While the Japan and Tokyo governments remain adamant the games can be held safely, the majority of the Japanese public is against staging them this summer.
As the pandemic continues to rage, questions remain over what will happen in a couple of months.
"I want the Olympics to be held safely, but to be honest, I am just not sure, given the current situation," Shimizu said. "But I hope there is a chance to introduce to the world how much Fukushima has recovered through the flowers."
Taketo Chikami, who works at a flower store in the nearby city of Nihonmatsu, said the lisianthuses grown by Shimizu's group are popular among his customers, who are often surprised how long the flowers last in a vase.
"I think the group has been really improving the quality of the flowers through trial and error. The members have been really studying hard," he said. "Not all flower growers have done that."

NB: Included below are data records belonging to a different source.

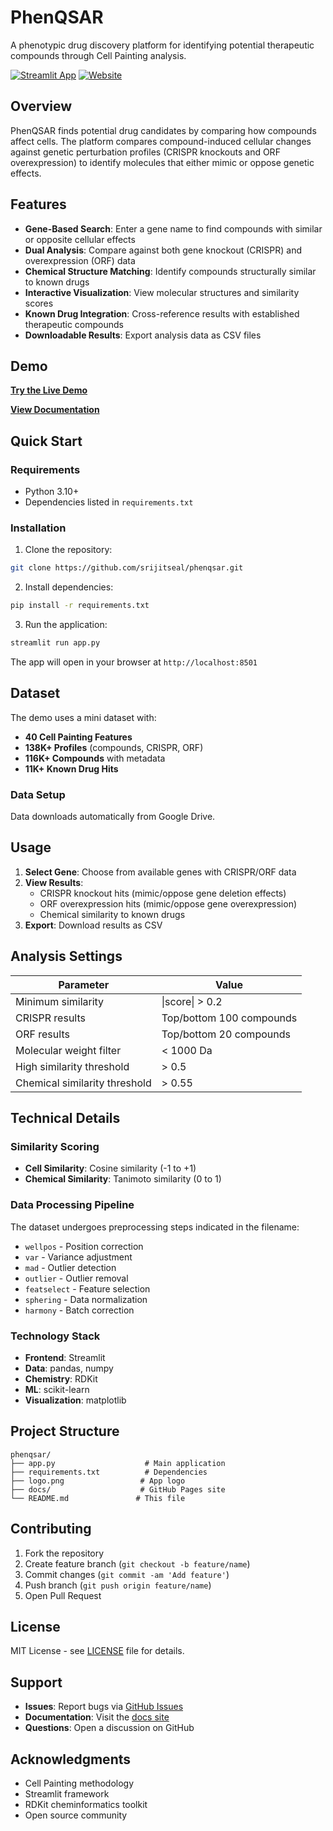 # PhenQSAR

A phenotypic drug discovery platform for identifying potential therapeutic compounds through Cell Painting analysis.

[![Streamlit App](https://static.streamlit.io/badges/streamlit_badge_black_white.svg)](https://phenqsar.streamlit.app/)
[![Website](https://img.shields.io/badge/Website-srijitseal.com%2Fphenqsar-blue)](https://srijitseal.com/phenqsar/)

## Overview

PhenQSAR finds potential drug candidates by comparing how compounds affect cells. The platform compares compound-induced cellular changes against genetic perturbation profiles (CRISPR knockouts and ORF overexpression) to identify molecules that either mimic or oppose genetic effects.

## Features

- **Gene-Based Search**: Enter a gene name to find compounds with similar or opposite cellular effects
- **Dual Analysis**: Compare against both gene knockout (CRISPR) and overexpression (ORF) data  
- **Chemical Structure Matching**: Identify compounds structurally similar to known drugs
- **Interactive Visualization**: View molecular structures and similarity scores
- **Known Drug Integration**: Cross-reference results with established therapeutic compounds
- **Downloadable Results**: Export analysis data as CSV files

## Demo

**[Try the Live Demo](https://phenqsar.streamlit.app/)**

**[View Documentation](https://srijitseal.github.io/phenqsar/)**

## Quick Start

### Requirements

- Python 3.10+
- Dependencies listed in `requirements.txt`

### Installation

1. Clone the repository:
```bash
git clone https://github.com/srijitseal/phenqsar.git
```

2. Install dependencies:
```bash
pip install -r requirements.txt
```

3. Run the application:
```bash
streamlit run app.py
```

The app will open in your browser at `http://localhost:8501`

## Dataset

The demo uses a mini dataset with:
- **40 Cell Painting Features**
- **138K+ Profiles** (compounds, CRISPR, ORF)
- **116K+ Compounds** with metadata
- **11K+ Known Drug Hits**

### Data Setup

Data downloads automatically from Google Drive.

## Usage

1. **Select Gene**: Choose from available genes with CRISPR/ORF data
2. **View Results**:
   - CRISPR knockout hits (mimic/oppose gene deletion effects)
   - ORF overexpression hits (mimic/oppose gene overexpression)
   - Chemical similarity to known drugs
3. **Export**: Download results as CSV

## Analysis Settings

| Parameter | Value |
|-----------|--------|
| Minimum similarity | \|score\| > 0.2 |
| CRISPR results | Top/bottom 100 compounds |
| ORF results | Top/bottom 20 compounds |
| Molecular weight filter | < 1000 Da |
| High similarity threshold | > 0.5 |
| Chemical similarity threshold | > 0.55 |

## Technical Details

### Similarity Scoring
- **Cell Similarity**: Cosine similarity (-1 to +1)
- **Chemical Similarity**: Tanimoto similarity (0 to 1)

### Data Processing Pipeline
The dataset undergoes preprocessing steps indicated in the filename:
- `wellpos` - Position correction
- `var` - Variance adjustment
- `mad` - Outlier detection  
- `outlier` - Outlier removal
- `featselect` - Feature selection
- `sphering` - Data normalization
- `harmony` - Batch correction

### Technology Stack
- **Frontend**: Streamlit
- **Data**: pandas, numpy
- **Chemistry**: RDKit
- **ML**: scikit-learn
- **Visualization**: matplotlib

## Project Structure

```
phenqsar/
├── app.py                    # Main application
├── requirements.txt          # Dependencies
├── logo.png                 # App logo
├── docs/                    # GitHub Pages site
└── README.md               # This file
```

## Contributing

1. Fork the repository
2. Create feature branch (`git checkout -b feature/name`)
3. Commit changes (`git commit -am 'Add feature'`)
4. Push branch (`git push origin feature/name`)
5. Open Pull Request

## License

MIT License - see [LICENSE](LICENSE) file for details.

## Support

- **Issues**: Report bugs via [GitHub Issues](https://github.com/srijitseal/phenqsar/issues)
- **Documentation**: Visit the [docs site](https://srijitseal.github.io/phenqsar/)
- **Questions**: Open a discussion on GitHub

## Acknowledgments

- Cell Painting methodology
- Streamlit framework
- RDKit cheminformatics toolkit
- Open source community
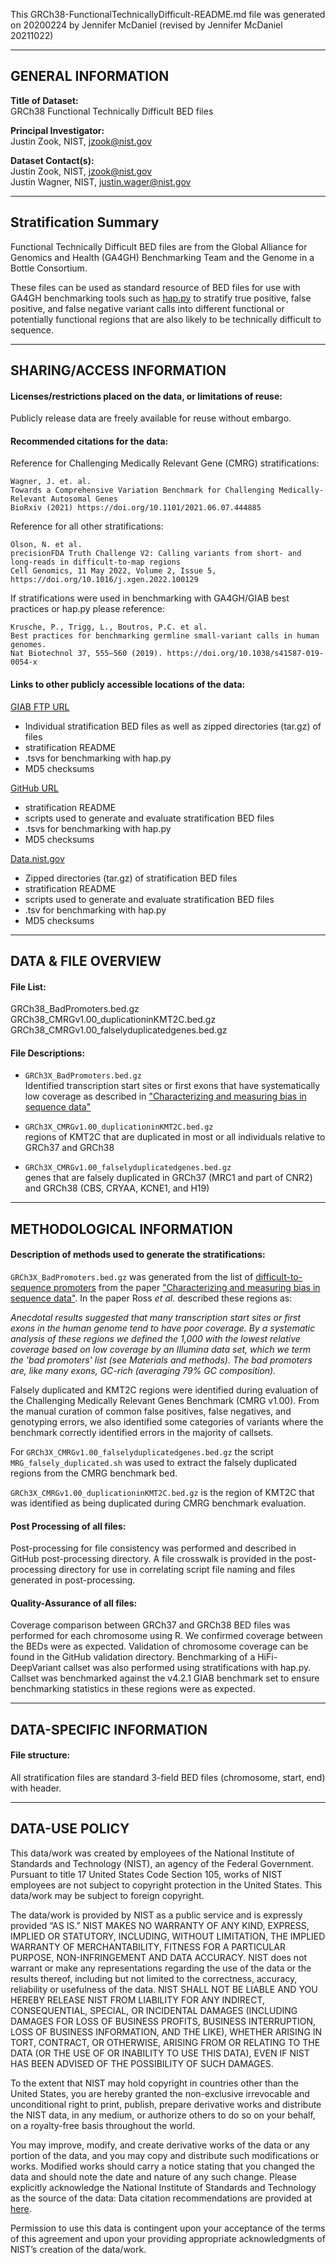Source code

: This GRCh38-FunctionalTechnicallyDifficult-README.md file was generated on 20200224 by Jennifer McDaniel (revised by Jennifer McDaniel 20211022)

-------------------
GENERAL INFORMATION
-------------------

**Title of Dataset:**  
GRCh38 Functional Technically Difficult BED files

**Principal Investigator:**  
Justin Zook, NIST, jzook@nist.gov
	
**Dataset Contact(s):**  
Justin Zook, NIST, jzook@nist.gov  
Justin Wagner, NIST, justin.wager@nist.gov

----------------------
Stratification Summary
----------------------

Functional Technically Difficult BED files are from the Global Alliance for Genomics and Health (GA4GH) Benchmarking Team and the Genome in a Bottle Consortium.

These files can be used as standard resource of BED files for use with GA4GH benchmarking tools such as [hap.py](https://github.com/Illumina/hap.py) to stratify true positive, false positive, and false negative variant calls into different functional or potentially functional regions that are also likely to be technically difficult to sequence.

--------------------------
SHARING/ACCESS INFORMATION
--------------------------

#### Licenses/restrictions placed on the data, or limitations of reuse: 
Publicly release data are freely available for reuse without embargo.

#### Recommended citations for the data:

Reference for Challenging Medically Relevant Gene (CMRG) stratifications:
 
	Wagner, J. et. al.
	Towards a Comprehensive Variation Benchmark for Challenging Medically-Relevant Autosomal Genes
	BioRxiv (2021) https://doi.org/10.1101/2021.06.07.444885
	
Reference for all other stratifications:

	Olson, N. et al.
	precisionFDA Truth Challenge V2: Calling variants from short- and long-reads in difficult-to-map regions
	Cell Genomics, 11 May 2022, Volume 2, Issue 5,  https://doi.org/10.1016/j.xgen.2022.100129

If stratifications were used in benchmarking with GA4GH/GIAB best practices or hap.py please reference:

	Krusche, P., Trigg, L., Boutros, P.C. et al.
	Best practices for benchmarking germline small-variant calls in human genomes.
	Nat Biotechnol 37, 555–560 (2019). https://doi.org/10.1038/s41587-019-0054-x


#### Links to other publicly accessible locations of the data:

[GIAB FTP URL](https://ftp://ftp-trace.ncbi.nlm.nih.gov/ReferenceSamples/giab/release/genome-stratifications/)
- Individual stratification BED files as well as zipped directories (tar.gz) of files
- stratification README
- .tsvs for benchmarking with hap.py
- MD5 checksums

[GitHub URL](https://github.com/genome-in-a-bottle/genome-stratifications/)
- stratification README
- scripts used to generate and evaluate stratification BED files
- .tsvs for benchmarking with hap.py
- MD5 checksums

[Data.nist.gov](https://doi.org/10.18434/mds2-2499)
- Zipped directories (tar.gz) of stratification BED files
- stratification README
- scripts used to generate and evaluate stratification BED files
- .tsv for benchmarking with hap.py
- MD5 checksums

--------------------
DATA & FILE OVERVIEW
--------------------
#### File List:
GRCh38_BadPromoters.bed.gz  
GRCh38_CMRGv1.00_duplicationinKMT2C.bed.gz  
GRCh38_CMRGv1.00_falselyduplicatedgenes.bed.gz

#### File Descriptions:

- `GRCh3X_BadPromoters.bed.gz`  
Identified transcription start sites or first exons that have systematically low coverage as described in ["Characterizing and measuring bias in sequence data"](https://doi.org/10.1186/gb-2013-14-5-r51)

- `GRCh3X_CMRGv1.00_duplicationinKMT2C.bed.gz`  
regions of KMT2C that are duplicated in most or all individuals relative to GRCh37 and GRCh38

- `GRCh3X_CMRGv1.00_falselyduplicatedgenes.bed.gz`  
genes that are falsely duplicated in GRCh37 (MRC1 and part of CNR2) and GRCh38 (CBS, CRYAA, KCNE1, and H19)

--------------------------
METHODOLOGICAL INFORMATION
--------------------------

#### Description of methods used to generate the stratifications:

`GRCh3X_BadPromoters.bed.gz` was generated from the list of [difficult-to-sequence promoters](http://genomebiology.com/content/supplementary/gb-2013-14-5-r51-s1.txt) from the paper ["Characterizing and measuring bias in sequence data"](https://doi.org/10.1186/gb-2013-14-5-r51).  In the paper Ross *et al.* described these regions as:

*Anecdotal results suggested that many transcription start sites or first exons in the human genome tend to have poor coverage. By a systematic analysis of these regions we defined the 1,000 with the lowest relative coverage based on low coverage by an Illumina data set, which we term the 'bad promoters' list (see Materials and methods). The bad promoters are, like many exons, GC-rich (averaging 79% GC composition).*

Falsely duplicated and KMT2C regions were identified during evaluation of the Challenging Medically Relevant Genes Benchmark (CMRG v1.00). From the manual curation of common false positives, false negatives, and genotyping errors, we also identified some categories of variants where the benchmark correctly identified errors in the majority of callsets.  

For `GRCh3X_CMRGv1.00_falselyduplicatedgenes.bed.gz` the script `MRG_falsely_duplicated.sh` was used to extract the falsely duplicated regions from the CMRG benchmark bed. 

`GRCh3X_CMRGv1.00_duplicationinKMT2C.bed.gz` is the region of KMT2C that was identified as being duplicated during CMRG benchmark evaluation. 	 

#### Post Processing of all files:
Post-processing for file consistency was performed and described in GitHub post-processing directory.   A file crosswalk is provided in the post-processing directory for use in correlating script file naming and files generated in post-processing. 

#### Quality-Assurance of all files:
Coverage comparison between GRCh37 and GRCh38 BED files was performed for each chromosome using R. We confirmed coverage between the BEDs were as expected. Validation of chromosome coverage can be found in the GitHub validation directory. Benchmarking of a HiFi-DeepVariant callset was also performed using stratifications with hap.py.  Callset was benchmarked against the v4.2.1 GIAB benchmark set to ensure benchmarking statistics in these regions were as expected. 

--------------------------
DATA-SPECIFIC INFORMATION 
--------------------------

#### File structure: 
All stratification files are standard 3-field BED files (chromosome, start, end) with header.

--------------------------
DATA-USE POLICY 
--------------------------

This data/work was created by employees of the National Institute of Standards and Technology (NIST), an agency of the Federal Government. Pursuant to title 17 United States Code Section 105, works of NIST employees are not subject to copyright protection in the United States.  This data/work may be subject to foreign copyright.

The data/work is provided by NIST as a public service and is expressly provided “AS IS.” NIST MAKES NO WARRANTY OF ANY KIND, EXPRESS, IMPLIED OR STATUTORY, INCLUDING, WITHOUT LIMITATION, THE IMPLIED WARRANTY OF MERCHANTABILITY, FITNESS FOR A PARTICULAR PURPOSE, NON-INFRINGEMENT AND DATA ACCURACY. NIST does not warrant or make any representations regarding the use of the data or the results thereof, including but not limited to the correctness, accuracy, reliability or usefulness of the data. NIST SHALL NOT BE LIABLE AND YOU HEREBY RELEASE NIST FROM LIABILITY FOR ANY INDIRECT, CONSEQUENTIAL, SPECIAL, OR INCIDENTAL DAMAGES (INCLUDING DAMAGES FOR LOSS OF BUSINESS PROFITS, BUSINESS INTERRUPTION, LOSS OF BUSINESS INFORMATION, AND THE LIKE), WHETHER ARISING IN TORT, CONTRACT, OR OTHERWISE, ARISING FROM OR RELATING TO THE DATA (OR THE USE OF OR INABILITY TO USE THIS DATA), EVEN IF NIST HAS BEEN ADVISED OF THE POSSIBILITY OF SUCH DAMAGES.

To the extent that NIST may hold copyright in countries other than the United States, you are hereby granted the non-exclusive irrevocable and unconditional right to print, publish, prepare derivative works and distribute the NIST data, in any medium, or authorize others to do so on your behalf, on a royalty-free basis throughout the world.

You may improve, modify, and create derivative works of the data or any portion of the data, and you may copy and distribute such modifications or works. Modified works should carry a notice stating that you changed the data and should note the date and nature of any such change. Please explicitly acknowledge the National Institute of Standards and Technology as the source of the data:  Data citation recommendations are provided at [here](https://www.nist.gov/open/license).

Permission to use this data is contingent upon your acceptance of the terms of this agreement and upon your providing appropriate acknowledgments of NIST’s creation of the data/work.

While her group was the first to start growing them after the nuclear accident, there are now six other farmers doing the same in Namie, which seeks to make itself known as a flower town rather than a place linked forever to the disaster.
In 2017, the Japanese government lifted the evacuation order in some areas in Namie that were less severely contaminated, allowing people to live in the town again. There were just over 1,600 residents as of the end of March.
Shunya Suzuki, a Namie official, said the town has started to earn recognition for its flowers. The town government has a website introducing flower growers and their work, and also provides financial aid to people who want to start farming in Namie, provided they meet certain requirements.
"Right now, people outside Fukushima have an image that Namie is a town that suffered devastation. But I hope people will be reminded of the flowers we produce when they hear the name Namie," he said.
Shimizu said growing flowers has broadened her horizons and now she is committed to helping new farmers succeed and bloom in their own right.
"There are more and more people who want to revive our hometown through flowers and prevent it from going to ruin. I want the Olympics to shed light on that," she said.